ITT: Provided support throughout the war to improve Germany’s communications equipment, including submarine and ship phones, and aircraft intercoms.

Ford Motor Company: Provided supplies for the 5-ton trucks that were the backbone of Germany army transportation.

Standard Oil of California: In 1940, its chairman, Torkild Rieber, said this: “If the Germans ever catch [any of my ships] carrying oil to the Allies they will have my hearty permission to fire a torpedo into her”.

These business dealings required US government approval, as designated by an amendment to the 1917 ‘Trading with the Enemy’ act.

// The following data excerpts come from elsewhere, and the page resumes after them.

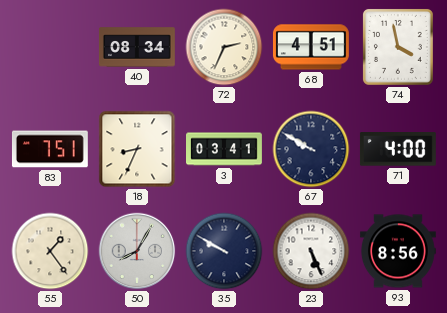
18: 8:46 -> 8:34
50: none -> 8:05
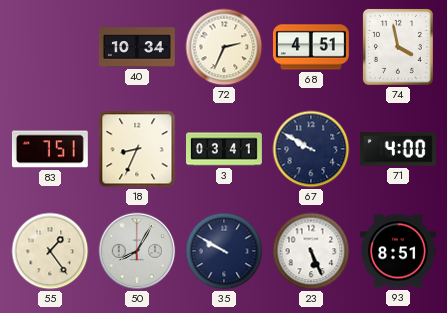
40: 08:34 -> 10:34
93: 8:56 -> 8:51
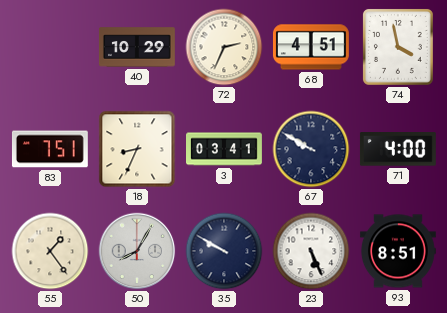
40: 10:34 -> 10:29
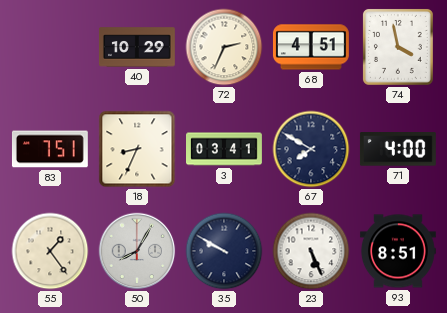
67: 9:50 -> 7:50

The agreement, in part, reads thus: “A general license is hereby granted, licensing any transaction or act proscribed by Section 3(a) of The Trading with the Enemy Act, as amended, provided, however, that such transaction or act is authorised by the Secretary of the Treasury by means of regulations, rulings, instructions, licenses or otherwise, pursuant to the Executive order No. 8983, as amended”.

So while US soldiers were fighting German atrocities, US companies were helping to kill them.

Today, US bombs are killing people in the Middle East who are rampaging across the area with weaponry provided by the US. They have forgotten that their role was to overthrow Mr Assad, so the US could install a puppet government in Syria.

One has to wonder if the US will ever learn that arming radical groups to overthrow governments is never a good idea. Of course, for the US, it may be fine, considering the huge profits in weapons dealings when one is arming both sides. And with the corporate-owned media encouraging hatred of Muslims, bombing them doesn’t bring about much resistance in the US.

So history, as it is wont to do, once again repeats itself. And US terrorism continues to rack up both phenomenal profits and untold suffering.